1877: “The Return of the Jews” an article published today reports that the long dreamed of “rehabilitation of Judea” by the Jews might be realized in the not too distant future.  While there are only a small number of Jews living in Jerusalem thanks to the advances in modern transportation there has been increasing stream of Jews coming to visit from Poland, Morocco and Russia.  Captain Charles Warren, who is best known for the maps he has made of Jerusalem, thinks that that the Jews of Morocco would be the best candidates for restoring Judea to its former glory.  They are the only significant Jewish population with agricultural skills. Unlike the Jews of Jerusalem whom Warren described as being “incompetent to revive the glories of the past” because of long years of “indolence and degeneracy” the Jews of Morocco  are  “patient…and less fanatical than many of their brethren” as well as having a proven track record of being able to use irrigation to raise crops. [The vision of Captain Warren “the agent of the English exploration fund in Pale tine pre-dates Herzl by thirty years.]
1877: It was reported today that there are 152 synagogues in the United States with 33 in New York, 23 in Maine, 14 in Pennsylvania, 9 in Illinois and 7 each in California, Ohio and Vermont.

1877: The Board of Jewish Delegates reported that 174 out of 341 congregations and 99 other organization have responded to its questionnaire.   According these responses there are 189,576 Jews in the United States.  Based on this admittedly incomplete response, the board estimated that there are 250,000 Jews living in the United States with 60,000 living in New York City.

1879(12th of Sivan, 5639): Lionel Nathan de Rothschild the son of Nathan Mayer Rothschild and Hanna Barent Cohen passed away. Lionel’s was the first Jew to serve as an MP in the House of Commons.  First elected in 1847, he was not able to assume his seat until 1858 following a decade long fight to change the rules about the oath of office.  Queen Victoria refused to appoint him to the House of Lords.  She would later recant and elevate Lionel’s son to the Lords.
1880: As unrest continues to grow in Russia, it was reported that several Jews have been arrested near St. Petersburg on charges that they are connected with the Nihilst (an all-purpose term used by the authorities for revolutionaries seeking to over-thrown the Cazr)

1882: As conditions worsen for Jews in the Ukraine, it was reported that Russian Jews who lack passports are being denied the right to immigrate.
1885 (OS May 22): Birthdate of Yakov Mikhaylovich Sverdlov, a leader of the Bolsheviks who also was a leader of the infant Soviet Union.  He passed away in 1919, before the Revolution turned sour and anti-Semitism reared its ugly head.
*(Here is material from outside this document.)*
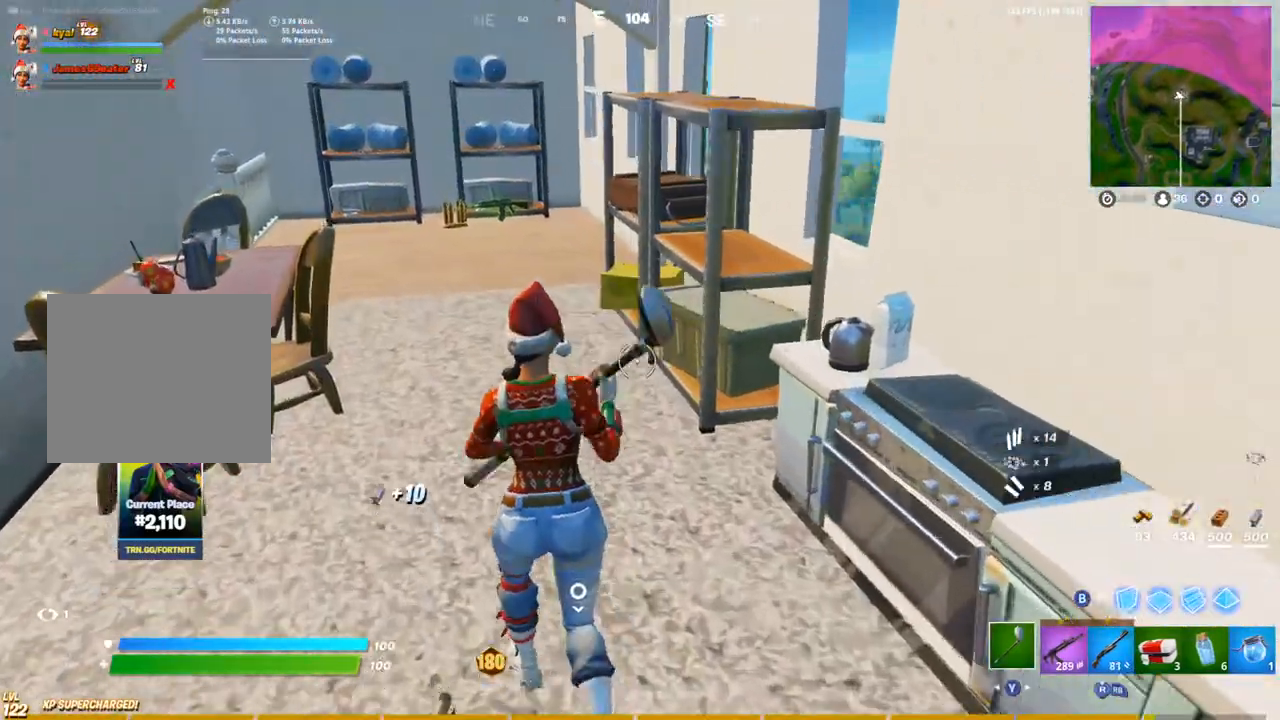
{"dt_ms": 500, "buttons": [], "left_stick": "up", "right_stick": "center", "events": [[250, "right_stick", "left"], [367, "right_stick", "center"], [433, "left_stick", "up"]]}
1885: The Board of Directors of the Sanitarium for Hebrew Children appealed for contributions to support its upcoming summer program of excursions.  Donations should be sent to Nathan Lewis, President of the Board, John J. Davis or any of the other directors. [Editor’s Note – This was the Jewish version of the popular movement to provide trips to the country for children living in the tenements of major cities.]
1885: It was reported today that in Vienna, the Liberals had elected 8 candidates, the Democrats had elected three candidates and the anti-Semites had elected one candidate.  It was their poor showing at the polls that caused the anti-Semites to begin rioting in the Austrian capital.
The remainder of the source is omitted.